WHAT THE TASK ASKS -> Identify each line in the rows below that contains the string "قیمت", with case treated as significant, and copy every such line.

[Collected data]
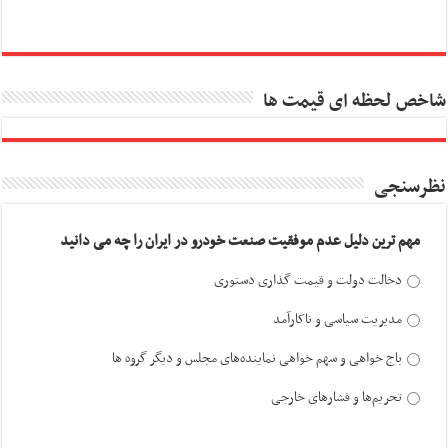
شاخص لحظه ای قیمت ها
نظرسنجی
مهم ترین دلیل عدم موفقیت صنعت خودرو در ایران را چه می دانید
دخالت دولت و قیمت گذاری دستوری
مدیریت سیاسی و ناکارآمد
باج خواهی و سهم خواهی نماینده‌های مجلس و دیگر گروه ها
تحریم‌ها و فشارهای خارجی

ANSWER BOX ->
شاخص لحظه ای قیمت ها
دخالت دولت و قیمت گذاری دستوری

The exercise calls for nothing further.